> **Source material**
····················

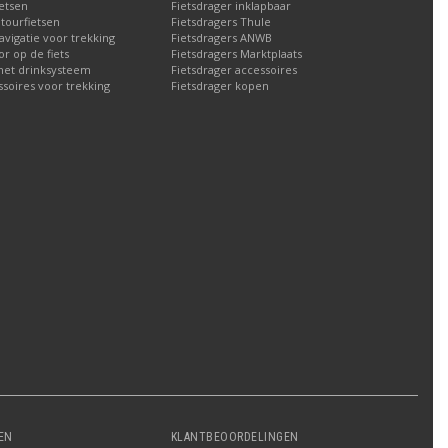
etsen
Fietsdrager inklapbaar
 tourfietsen
Fietsdragers Thule
navigatie voor trekking
Fietsdragers ANWB
 op de fiets
Fietsdragers Marktplaats
met drinksysteem
Fietsdrager accessoires
ssoires voor trekking
Fietsdrager kopen
EN
KLANTBEOORDELINGEN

····················

> **What is being asked**
Return all lines from the data that include the string "Fietsdragers".

> **Result of the task**
Fietsdragers Thule
Fietsdragers ANWB
Fietsdragers Marktplaats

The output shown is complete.